All of this was for Jackson. He entered the game 3 for 33 with 18 strikeouts this postseason, and the Tigers grimaced not just at those numbers but the misery of his at-bats. Jackson wasn't the only problem – Prince Fielder is now hitting .200/.269/.247 in two postseasons as a Tiger and took an 0 for 4 on Wednesday while the rest of the lineup broke out – but it's far easier to drop a 26-year-old making $3.5 million than a cleanup man hitting with a $214 million deal.

"I didn't want to have something drastic," Leyland said. "I didn't want something to be comical."

Miguel Cabrera hit second, which he hadn't done since June 28, 2004, when he was 21. And Jackson got A-Rod'd, sent down to No. 8, though it beat getting benched, which was a possibility. Leyland said he lounged on his couch Tuesday night, watching Game 4 of the Cardinals-Dodgers series, and considered his options. He woke up early Wednesday, consulted with McClendon and other coaches, and gave McClendon the orders to inform the players of the changes.

When the official lineup was posted on the door at Comerica Park, players lined up to get a peek, like when the roles for the school play are assigned. This was new territory. As much as Leyland tried to downplay the lineup change, he wouldn't have done it if he thought things were going well. And though his sentiment is correct – shifting lineup order, in theory, has a negligible effect on how an offense performs – the Tigers put up a five-spot in the second inning thanks to Peavy's wildness and some timely hitting, following up with two more runs in the fourth inning and gave Leyland an order he plans on using again in Game 5 on Thursday at 8:07 p.m. ET.

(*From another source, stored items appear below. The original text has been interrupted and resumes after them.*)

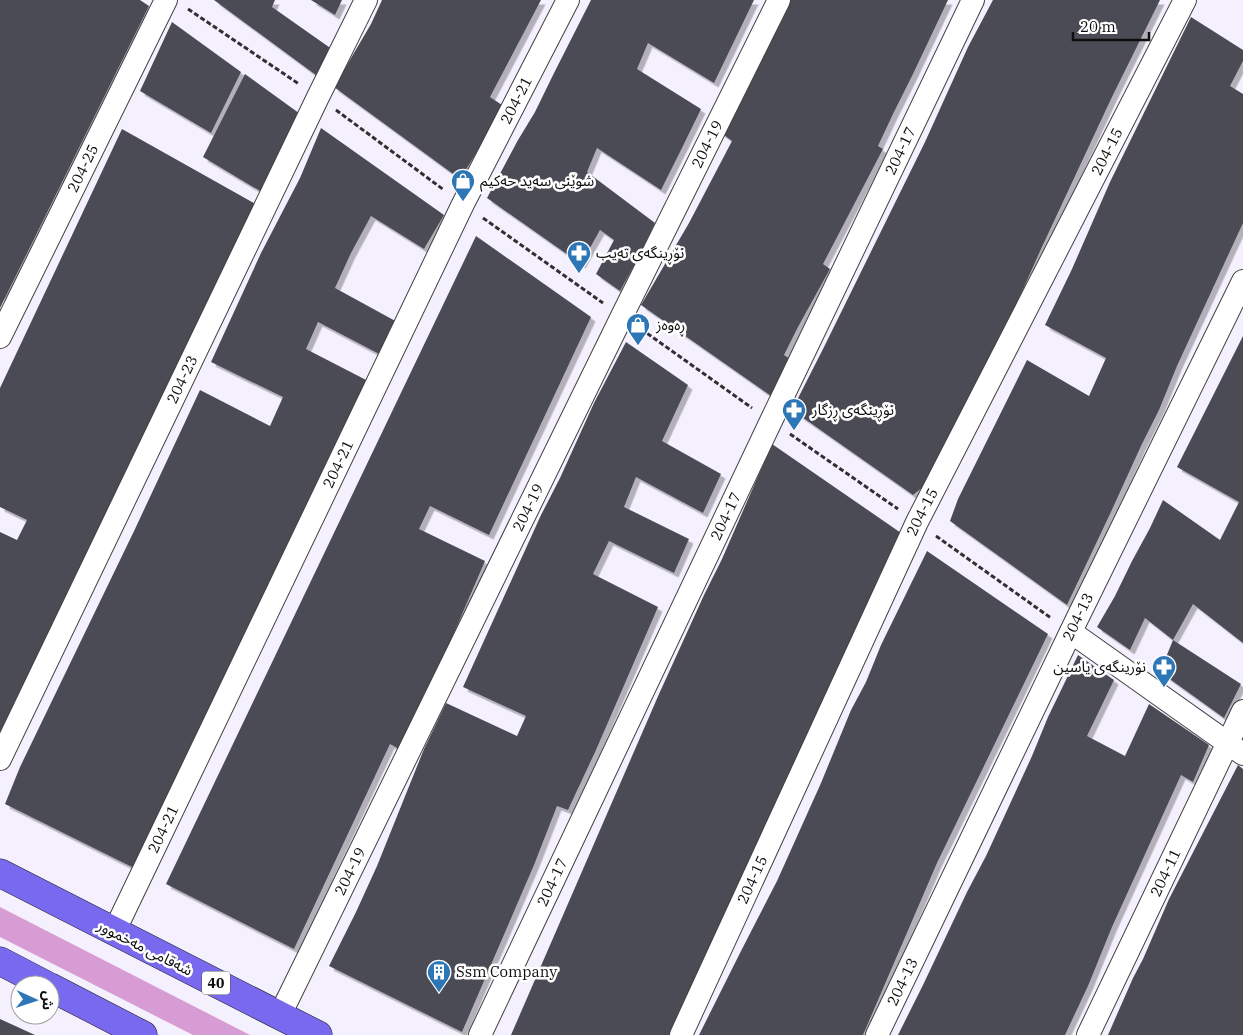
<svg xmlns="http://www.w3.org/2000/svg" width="1243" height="1035" font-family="'IBM Plex Serif','Noto Sans Arabic',serif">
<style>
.forest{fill:#d79cd3}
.building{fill:#4b4c56;filter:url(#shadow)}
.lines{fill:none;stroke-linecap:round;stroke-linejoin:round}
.minor-casing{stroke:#414141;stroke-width:24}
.trunk-casing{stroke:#1f1f1f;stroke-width:29}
.path{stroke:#303030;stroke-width:3;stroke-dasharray:5 2.5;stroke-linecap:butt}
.minor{stroke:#fff;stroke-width:22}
.trunk{stroke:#7869ee;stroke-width:28}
.labels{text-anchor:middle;stroke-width:5;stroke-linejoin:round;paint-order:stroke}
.shield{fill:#fff;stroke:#565656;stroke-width:1}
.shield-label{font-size:14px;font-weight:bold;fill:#0e0e0e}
.street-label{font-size:15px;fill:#0e0e0e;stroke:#fff}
.poi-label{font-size:15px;fill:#0e0e0e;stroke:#fff;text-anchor:start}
</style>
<defs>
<filter id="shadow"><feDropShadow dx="4.5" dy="4.5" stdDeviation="0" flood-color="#0004"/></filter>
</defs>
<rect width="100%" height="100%" fill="#f5f0fe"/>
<path class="forest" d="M 0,907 L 250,1035 L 193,1035 L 0,937 Z"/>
<path class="building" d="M 0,0 L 140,0 L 149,6 L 0,308 Z
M 214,0 L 275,0 L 272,7 L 336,52 L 324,81 Z
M 311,0 L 342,0 L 335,15 Z
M 382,0 L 541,0 L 490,97 L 505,107 L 460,179 L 334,87 L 371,24 Z
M 591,0 L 754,0 L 714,83 L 648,43 L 637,69 L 701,109 L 682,148 L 661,190 L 597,148 L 587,172 L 655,223 L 638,258 L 620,291 L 596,274 L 614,240 L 600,230 L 581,264 L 487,198 L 518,140 L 535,112 L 554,73 Z
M 790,0 L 948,0 L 913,74 L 893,114 L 878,146 L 883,149 L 823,264 L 830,269 L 798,327 L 784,355 L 790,359 L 774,398 L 641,305 L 689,223 L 732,141 L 720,132 Z
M 993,0 L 1160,0 L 1111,99 L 1041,249 L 1008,323 L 933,479 L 913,495 L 792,410 L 824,347 L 925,142 L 968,47 Z
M 1191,17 L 1243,50 L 1243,61 L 1230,86 L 1243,94 L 1243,223 L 1177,366 L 1159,410 L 1141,446 L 1110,514 L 1067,605 L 950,521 L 958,499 L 1027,360 L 1089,396 L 1106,358 L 1045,325 L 1072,269 L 1110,182 Z
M 172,22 L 241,72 L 211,133 L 140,91 Z
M 245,74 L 303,116 L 265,194 L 203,157 Z
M 321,128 L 444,215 L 424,249 L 371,216 L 351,253 L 335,288 L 399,323 L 383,356 L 318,322 L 306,349 L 370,382 L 138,870 L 5,804 L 20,767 L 135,529 L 200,390 L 270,426 L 283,397 L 211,362 L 261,253 L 300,178 Z
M 122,129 L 259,206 L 0,743 L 0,532 L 17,540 L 27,520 L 0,507 L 0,388 Z
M 476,236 L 591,317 L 489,535 L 430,506 L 419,529 L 485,561 L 447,649 L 399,749 L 390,744 L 294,949 L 166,884 Z
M 1243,336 L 1243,643 L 1193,604 L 1173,640 L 1145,618 L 1130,650 L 1097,627 L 1115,596 L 1132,561 L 1150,528 L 1163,500 L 1220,540 L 1239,502 L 1177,467 Z
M 626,342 L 688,385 L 662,441 L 721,474 L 703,513 L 636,477 L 624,507 L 689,539 L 674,573 L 609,541 L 593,574 L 658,607 L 596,750 L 568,810 L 557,806 L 534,865 L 462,1032 L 329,966 L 356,912 L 377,866 L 424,749 L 446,703 L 517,736 L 526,716 L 463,687 L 541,515 L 560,478 L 594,403 Z
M 772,444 L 904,535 L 670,1035 L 511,1035 L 659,694 L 704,595 L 722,559 Z
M 927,551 L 1048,634 L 937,863 L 863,1035 L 699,1035 L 741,951 L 777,881 L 821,783 L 851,710 L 866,682 L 881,645 Z
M 1173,640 L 1241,684 L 1224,718 L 1160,672 Z
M 1078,655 L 1114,680 L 1087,736 L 1125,756 L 1149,704 L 1209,745 L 1193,782 L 1181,775 L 1112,927 L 1088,986 L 1065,1035 L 898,1035 L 923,985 L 967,892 L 986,856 L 1032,756 L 1048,717 Z
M 1238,765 L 1243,769 L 1243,1035 L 1108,1035 L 1133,978 L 1143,959 L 1169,899 Z
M 0,1019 L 35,1035 L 0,1035 Z"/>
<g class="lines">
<g class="minor-casing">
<g id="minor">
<path id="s1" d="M 0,337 L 166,0"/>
<path d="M 1071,632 L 1243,754"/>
<path id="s2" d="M 0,759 L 318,97 L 366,0"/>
<path id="s3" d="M 114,932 L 463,204 L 568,0"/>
<path id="s4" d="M 280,1015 L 622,316 L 779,0"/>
<path id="s5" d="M 480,1035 L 771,421 L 973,0"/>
<path id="s6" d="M 681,1035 L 917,522 L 1185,0"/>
<path id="s7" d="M 877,1035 L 1077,619 L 1243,281"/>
<path id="s8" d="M 1088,1035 L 1243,711"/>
</g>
</g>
<g class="trunk-casing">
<path id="trunk" d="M 0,873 L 318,1035
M 0,961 L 46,985
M 50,987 L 143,1035"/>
</g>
<path class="path" d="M 188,9 L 299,84
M 336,110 L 444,190
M 483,218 L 603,303
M 641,329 L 752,408
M 790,434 L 898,509
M 936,536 L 1051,618"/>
<use href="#minor" class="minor"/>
<use href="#trunk" class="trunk"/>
</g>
<defs>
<g id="shop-pin" transform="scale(1.25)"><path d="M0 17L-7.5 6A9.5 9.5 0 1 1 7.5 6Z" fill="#2d77b7" stroke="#fff"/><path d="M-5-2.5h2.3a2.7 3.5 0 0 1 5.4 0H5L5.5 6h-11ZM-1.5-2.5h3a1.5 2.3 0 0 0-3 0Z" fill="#fff"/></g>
<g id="pharmacy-pin" transform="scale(1.25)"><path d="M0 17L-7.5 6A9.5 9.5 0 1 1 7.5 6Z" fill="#2d77b7" stroke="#fff"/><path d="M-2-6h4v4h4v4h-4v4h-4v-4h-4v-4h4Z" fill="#fff"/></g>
<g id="building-pin" transform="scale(1.25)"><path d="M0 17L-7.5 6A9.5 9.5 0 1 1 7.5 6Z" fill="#2d77b7" stroke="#fff"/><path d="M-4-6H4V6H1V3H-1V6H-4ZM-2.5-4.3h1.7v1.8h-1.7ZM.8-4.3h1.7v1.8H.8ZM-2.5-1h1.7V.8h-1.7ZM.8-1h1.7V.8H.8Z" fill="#fff"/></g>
</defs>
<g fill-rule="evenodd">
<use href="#shop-pin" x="463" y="181"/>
<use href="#pharmacy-pin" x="579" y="253"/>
<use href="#shop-pin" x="638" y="325"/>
<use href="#pharmacy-pin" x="794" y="410"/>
<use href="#pharmacy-pin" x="1164" y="667"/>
<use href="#building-pin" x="439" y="972"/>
</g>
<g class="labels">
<rect class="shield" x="202" y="971.5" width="28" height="23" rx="4"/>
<g class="shield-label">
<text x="216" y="988">40</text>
</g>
<g class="street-label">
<text dy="5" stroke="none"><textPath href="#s3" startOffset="924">204-21</textPath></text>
<text dy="5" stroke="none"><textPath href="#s4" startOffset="970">204-19</textPath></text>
<text dy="5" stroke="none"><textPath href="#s5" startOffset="979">204-17</textPath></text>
<text dy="5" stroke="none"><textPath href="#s6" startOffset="981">204-15</textPath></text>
<text dy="5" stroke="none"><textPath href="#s1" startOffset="188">204-25</textPath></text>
<text dy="5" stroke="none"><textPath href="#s2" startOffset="421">204-23</textPath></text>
<text dy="5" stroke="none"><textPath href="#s3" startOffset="519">204-21</textPath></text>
<text dy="5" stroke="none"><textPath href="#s4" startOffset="565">204-19</textPath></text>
<text dy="5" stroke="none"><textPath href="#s6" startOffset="576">204-15</textPath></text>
<text dy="5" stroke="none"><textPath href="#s5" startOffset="574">204-17</textPath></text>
<text dy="5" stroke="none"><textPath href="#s7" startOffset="464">204-13</textPath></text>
<text dy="5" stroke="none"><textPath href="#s3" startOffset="114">204-21</textPath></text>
<text dy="5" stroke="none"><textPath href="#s4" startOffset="160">204-19</textPath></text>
<text dy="5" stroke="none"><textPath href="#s8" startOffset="180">204-11</textPath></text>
<text dy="5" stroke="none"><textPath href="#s6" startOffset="171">204-15</textPath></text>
<text dy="5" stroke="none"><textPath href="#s5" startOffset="169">204-17</textPath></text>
<text transform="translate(145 948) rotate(27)" y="5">شەقامی مەخموور</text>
<text dy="5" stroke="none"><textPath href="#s7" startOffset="59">204-13</textPath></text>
</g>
<g class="poi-label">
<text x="480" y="186">شوێنی سەید حەکیم</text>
<text x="596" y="258">نۆڕینگەی تەیب</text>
<text x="656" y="330">ڕەوەز</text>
<text x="812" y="415">نۆڕینگەی ڕزگار</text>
<text x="1146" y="672" text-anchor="end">نۆرینگەی یاسین</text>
<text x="456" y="977">Ssm Company</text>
</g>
</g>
<g transform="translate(35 1000) rotate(93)"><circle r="24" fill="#ffffff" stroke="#9f9f9f"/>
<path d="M0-4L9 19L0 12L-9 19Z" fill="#2d77b7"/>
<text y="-8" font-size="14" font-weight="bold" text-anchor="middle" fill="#0e0e0e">ش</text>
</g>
<path d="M1073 32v8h76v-8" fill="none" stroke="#0e0e0e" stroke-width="2.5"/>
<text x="1080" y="32" font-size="15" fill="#0e0e0e" stroke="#ffffff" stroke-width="4" paint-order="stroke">20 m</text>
</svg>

"If guys think it works," Tigers starter Justin Verlander said, "it works."

Well, it worked, at least, and this time of year there is no sense in trying to rationalize the why or how behind it. "Maybe," Leyland said, "sometimes just a jolt like that gets you back into sync a little bit." It contradicted what he said earlier, which might've been more of a volley to deflect credit from him and give it to his players, a classic Leyland technique.

He didn't want to be known as Leyland the Genius, just as he didn't want to be Leyland the Fool after David Ortiz's grand slam stole Game 2 away from the Tigers. More than anyone, Leyland tries to subscribe to the theory that this game is about the players. And it is. Almost everything is.

[Related: Miggy steals a base – without a throw]

Except there are choices, hard choices, that a manager must make, and Leyland's greatest quality is creating an environment in which players not only respect those choices but believe in them. He trusted that they would trust him, and in the middle of the most important games of the year, that took courage.

"Leyland has a meaning behind everything," Hunter said. "Fifty-one years in this game, I'm pretty sure he's picked up some wisdom along the way. When he's doing something, he has a meaning behind it. You really can't question a guy like that."

You can, actually, and plenty do. Were the score reversed and the Red Sox leading the series 3-1, the story would've looked different – that not even a panicky Jim Leyland could save the Tigers from their own flaws. Had Austin Jackson taken a golden sombrero, it would've been more of the same – first, eighth, the guy is Ishtar in a baseball uniform.

For whatever reason, this worked, and if the Tigers ride this batting order to the World Series, it will be another notch in the column of Leyland the Genius. Already some were assigning it a mythical quality, asking what Leyland planned on doing with the lineup card.

"I'll throw it away," he said, "unless I can sell it to some bar on the way home."

It probably warrants framing, because the lineup card represents history, to be explained by an inscription above it: The first time a text between 4 a.m. and 9 a.m. led to anything good.